Recently ASAP Sports released a bunch of Australian Open press conference transcripts via their website. I thought I’d have some fun and visualize some of the transcripts using a technique called a World Could, or Tag Cloud. A word cloud is a cool way of visualizing text data. A word cloud application ‘tags’ the most frequently used words in a document and makes those words appear bigger than the other less commonly used words. Word clouds allows us to very quickly visualize the most commonly used words in a website, document or in our case a press conference transcript. Ever wanted to know how to talk like a tennis player? Well here’s your chance!
Creating a world cloud is really easy. There are many apps available online that do the tagging and arrangement for you. I used an app called Tagul. Let’s start with the new Swiss star of men’s tennis. Stanislas Wawrinka.
A blog like this wouldn’t be complete if it didn’t include one of the great characters of women’s tennis, and 2014 Australian Open Champ, Li Na.
Now let’s take a look at a couple of the other big names from the Australian Summer. Eugenie Bouchard was the rising star in women’s tennis in 2013, and she kicked off 2014 with a bang making a deep run into the semis at the Australian Open.
Rafael Nadal missed last years Australian Open through injury, but made an emphatic comeback in 2014, making the final of the first Grand Slam of the year. Let’s check out his word cloud.
The top five most commonly used words by each player were:
Wawrinka: really (102), match (84), play (72), know (65), always (59)
Li Na: think (94), know (73), play (64), match (58), yeah (54)
Bouchard: really (72), think (61), well (47), know (46), bit (33)
Nadal: very (118), play (85), playing (60), great (59), against (58)
THE TOP FIVE: play (221), know (184), really (174), think (155), match (142)
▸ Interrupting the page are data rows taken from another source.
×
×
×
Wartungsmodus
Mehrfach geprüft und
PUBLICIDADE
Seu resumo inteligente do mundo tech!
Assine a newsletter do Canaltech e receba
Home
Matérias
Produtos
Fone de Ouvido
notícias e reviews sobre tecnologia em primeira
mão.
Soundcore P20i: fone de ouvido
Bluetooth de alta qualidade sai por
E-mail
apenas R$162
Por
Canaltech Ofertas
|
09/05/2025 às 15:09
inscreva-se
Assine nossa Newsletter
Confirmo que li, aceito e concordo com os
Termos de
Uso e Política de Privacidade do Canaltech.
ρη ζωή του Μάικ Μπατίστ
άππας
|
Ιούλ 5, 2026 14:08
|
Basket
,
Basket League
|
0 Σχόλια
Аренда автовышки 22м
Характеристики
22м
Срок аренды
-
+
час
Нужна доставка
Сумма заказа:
So what are the words you need to know if you want to talk like a tennis player? Well you need to use “Play” a lot in your conversation. Be sure to tell everyone how you “Really Think” the “Match” went and tell the press you “Know” you’re “Playing” “Great”. Don’t forget to drop in some other fillers like “Yeah” (Li Na), “Bit” (Bouchard), “More” (Nadal) and “Always” (Wawrinka).
Given that English is only one of these players native language (Bouchard), there are surprisingly a lot of similarities amongst these four. I guess there is an element of monotony in the questions being asked during each press conference, hence the same words are used each to time to answer them!
OK, so I’m not going to get all geeky and try to run some deep and meaningful analysis on these word clouds, because quite frankly they were just a bit of fun. However we do know word clouds provide an effective way of representing text data in a fun and interesting way. In this case we were able to graphically summarize almost 30,000 words from the Aussie Open press conferences for Wawrinka, Li Na, Bouchard and Nadal (for what’s it’s worth!).
Note: The Tagal word cloud filters out common words like “a”, “some”, “this”, “us” etc.